Неужели это ещё не всё?
Глеб был прав. Прав. С самого начала.
Дата в графе, переписка, фото, моё фото, сделанное на нашей набережной, я помню тот день, день, когда я ещё наивно полагала, что моя жизнь самая обычная, и что любви не существует тогда практически уверена, поднимаю взгляд на мужа. Потемневшие омуты не дают нормально вздохнуть.
Хаос накрывает постепенно, хрупкий мир, который мы только создаём с Демидом, на волоске от саморазрушения, ищу внутри себя ответ. Но знаю, что он уже готов. Цепляться не за что. Прочие версии отлетают, разбрасывая варианты тут же их обесценивая.
Допустить просто, что Демид всё это время просто ждёт, когда я всё ему передам. То, что было у Глеба, любую информацию, связанную с тем районом. Всё.
Только заручившись моим доверием, возможно вытянуть информацию. И устроить фарс возможно с этим заключением под стражу Юдина. И Отец Демида вполне может дать заднюю и продолжить находить выгоду в крупном проекте.
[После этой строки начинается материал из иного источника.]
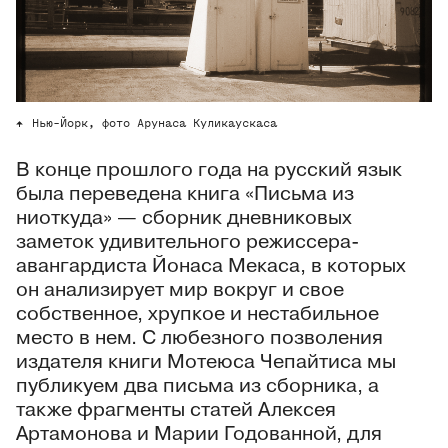
Нью-Йорк, фото Арунаса Куликаускаса
В конце прошлого года на русский язык
была переведена книга «Письма из
ниоткуда» — сборник дневниковых
заметок удивительного режиссера-
авангардиста Йонаса Мекаса, в которых
он анализирует мир вокруг и свое
собственное, хрупкое и нестабильное
место в нем. С любезного позволения
издателя книги Мотеюса Чепайтиса мы
публикуем два письма из сборника, а
также фрагменты статей Алексея
Артамонова и Марии Годованной, для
Картинка складная — меня используют.
И я бы даже могла бы в неё поверить.
Если бы не одно «но».
— Ты хотела правды, — слышу сквозь бездну разбушевавшихся мыслей.
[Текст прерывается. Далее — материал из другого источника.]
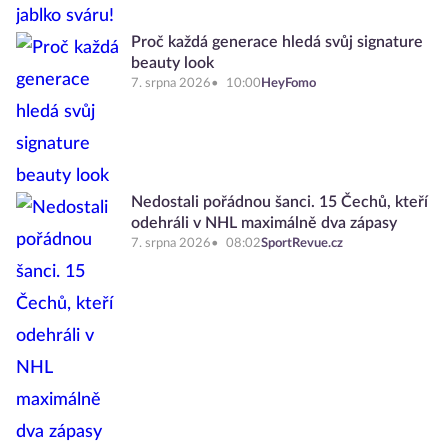
Proč každá generace hledá svůj signature
beauty look
7. srpna 2026
10:00
HeyFomo
Nedostali pořádnou šanci. 15 Čechů, kteří
odehráli v NHL maximálně dva zápasy
7. srpna 2026
08:02
SportRevue.cz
— Хотела, — киваю, прищуриваясь. — Без неё дальше никак.
Замечаю ухмылку, но тут же Демид становится серьёзным, он слышит мой ответ, он видит в нём мою готовность продолжать, моё «но» — это доверие. Демид поднимается с кресла, и встаю вслед за ним.
— Ты меня разве теперь не возненавидишь? — делает он шаг на встречу.
— Ты ещё сомневаешься? — прищуриваюсь. Рассматриваю внимательно.
А он берёт в свои ладони моё лицо и, кажется, заглядывает в глаза так глубоко, что словно мысли читает.
— Не сомневаюсь, — произносит низким голосом. И понижает тон: — Я люблю тебя, Лика. И никогда не переставал.
От его признания по телу проносится дрожь, он словно отвечает на моё, которое негласно прозвучало в кухне после той нашей ночи. И теперь я сама немного отстраняюсь. Он опускает руки, ждёт, чувствует.
— У меня тоже для тебя кое-что есть.
Демид прищуривается, из своего взгляда не выпускает, и я преодолевая сбившееся дыхание, достаю из кармана сложенный лист.
Демид разворачивает его медленно, звук шуршащей бумаги звучит в тишине тревожно. Я внимательно наблюдаю за ним, ловлю каждую эмоцию. И когда он поднимает глаза на меня, застываю:
— Как тебе такая правда?
Лишь небольшая растерянность мелькает во взгляде. А потом он переводит взгляд на мой живот.